Le premier conteste qu'un grand projet doive être traité différemment des autres projets de lois, soumis au référendum facultatif. Pour nous, le caractère obligatoire du référendum se justifie amplement par le fait que les grands investissements engagent l'avenir de manière irréversible. Ils occasionnent des dépenses d'amortissements et d'intérêts pendant des décennies, sans qu'il soit possible de revenir en arrière, contrairement aux autres lois occasionnant des dépenses régulières, qui peuvent être abrogées en tout temps.

Le second argument prétend qu'un référendum financier empêche la réalisation de tout nouveau projet. L'expérience dans les autres cantons ayant institué un référendum obligatoire montre que cette crainte n'est pas fondée.
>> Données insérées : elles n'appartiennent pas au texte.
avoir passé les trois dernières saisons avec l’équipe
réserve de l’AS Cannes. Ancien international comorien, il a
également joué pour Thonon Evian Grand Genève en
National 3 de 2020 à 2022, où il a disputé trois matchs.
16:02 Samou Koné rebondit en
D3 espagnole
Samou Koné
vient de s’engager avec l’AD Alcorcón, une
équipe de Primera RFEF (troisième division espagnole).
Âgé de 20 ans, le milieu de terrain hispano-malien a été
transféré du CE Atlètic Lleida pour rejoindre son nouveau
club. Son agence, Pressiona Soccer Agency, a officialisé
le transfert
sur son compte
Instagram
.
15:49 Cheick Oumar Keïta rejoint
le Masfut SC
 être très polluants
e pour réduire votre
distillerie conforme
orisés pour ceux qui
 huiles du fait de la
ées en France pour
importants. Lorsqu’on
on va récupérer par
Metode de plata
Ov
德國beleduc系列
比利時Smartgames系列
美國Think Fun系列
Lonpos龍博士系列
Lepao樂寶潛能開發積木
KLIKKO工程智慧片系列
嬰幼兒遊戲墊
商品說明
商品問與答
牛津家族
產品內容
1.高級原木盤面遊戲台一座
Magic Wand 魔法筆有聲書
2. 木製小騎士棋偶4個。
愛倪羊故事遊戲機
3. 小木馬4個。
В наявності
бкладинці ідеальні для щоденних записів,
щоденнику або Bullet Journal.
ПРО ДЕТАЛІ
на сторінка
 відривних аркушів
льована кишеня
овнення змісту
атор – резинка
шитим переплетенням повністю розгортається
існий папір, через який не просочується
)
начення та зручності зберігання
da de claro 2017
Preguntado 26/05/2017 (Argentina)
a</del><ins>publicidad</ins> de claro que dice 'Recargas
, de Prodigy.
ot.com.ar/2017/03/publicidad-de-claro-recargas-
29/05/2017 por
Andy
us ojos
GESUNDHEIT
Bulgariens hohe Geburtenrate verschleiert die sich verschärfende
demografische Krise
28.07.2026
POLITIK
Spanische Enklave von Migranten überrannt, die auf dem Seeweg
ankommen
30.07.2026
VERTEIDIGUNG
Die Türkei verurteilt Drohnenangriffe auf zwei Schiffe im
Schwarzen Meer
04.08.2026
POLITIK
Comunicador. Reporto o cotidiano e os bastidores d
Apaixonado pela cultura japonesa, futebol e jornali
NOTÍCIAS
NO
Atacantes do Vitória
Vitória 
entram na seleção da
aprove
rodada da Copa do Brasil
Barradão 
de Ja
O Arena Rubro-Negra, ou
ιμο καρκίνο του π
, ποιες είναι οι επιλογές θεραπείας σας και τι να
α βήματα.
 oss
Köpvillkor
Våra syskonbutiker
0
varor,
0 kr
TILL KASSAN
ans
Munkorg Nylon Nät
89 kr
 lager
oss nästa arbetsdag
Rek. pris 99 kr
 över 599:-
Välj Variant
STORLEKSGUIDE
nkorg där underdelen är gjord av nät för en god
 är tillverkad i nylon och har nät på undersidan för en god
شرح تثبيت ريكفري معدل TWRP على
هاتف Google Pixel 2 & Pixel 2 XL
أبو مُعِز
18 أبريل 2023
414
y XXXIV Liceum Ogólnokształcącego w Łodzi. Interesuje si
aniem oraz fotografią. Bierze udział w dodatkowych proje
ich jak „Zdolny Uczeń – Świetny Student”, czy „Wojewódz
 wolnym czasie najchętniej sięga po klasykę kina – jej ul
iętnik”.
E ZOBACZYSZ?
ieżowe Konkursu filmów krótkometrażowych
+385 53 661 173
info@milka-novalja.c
Les effets positifs que nous attendons du référendum financier obligatoire sont d'un tout autre ordre.

La crainte du vote populaire poussera les services compétents à présenter des projets mieux dimensionnés et à des prix plus raisonnables qu'aujourd'hui.

Elle obligera aussi le Conseil d'Etat et le Parlement à définir des priorités au niveau des investissements, ce qui entraînera à n'en pas douter une belle revitalisation du débat politique.

Les dépassements de crédit seront plus rares, les magistrats hésitant, en principe, à bafouer les décisions populaires.

Le peuple ayant donné son avis préalablement assumera une véritable responsabilité.

Dans une optique strictement politicienne, le référendum obligatoire suscite forcément des inquiétudes, car chacun court le risque de voir « son » projet refusé par le peuple. Les auteurs de ce projet de loi constitutionnelle ont aussi leurs priorités dans le domaine des investissements (le raccordement des réseaux ferrés suisses et français et la réalisation d'un RER par exemple). Ils savent que parfois le peuple ne les suivra pas. Ils sont d'avis que dans un processus de réforme démocratique de la société, il est bon que le peuple ait le dernier mot.

Modalités du référendum financier obligatoire

Les cantons qui connaissent le référendum financier obligatoire définissent différemment la limite à partir de laquelle on peut parler d'un « grand projet ». Les cantons de Fribourg et de Vaud fixent par exemple un plancher de 20 millions. Les cantons de Neuchâtel et du Valais définissent pour leur part le plancher en proportion des recettes de l'Etat. La Constitution neuchâteloise par exemple fixe le plancher à 1.5 % du montant total des revenus destinés à couvrir les charges de fonctionnement de l'Etat.

Après réflexion, nous avons retenu un chiffre proche de celui que les Vaudois ont accepté en votation populaire l'année dernière, mais nous l'avons exprimé en pourcentage des recettes, pour éviter qu'il faille modifier trop fréquemment la Constitution pour adapter ce chiffre à l'évolution du coût de la vie ou simplement à celle du budget de l'Etat.

Au bénéfice de ces explications, nous espérons, Mesdames et Messieurs les députés, que le présent projet de loi recevra un bon accueil de votre part.

Ces projets sont renvoyés à la commission des finances sans débat de préconsultation.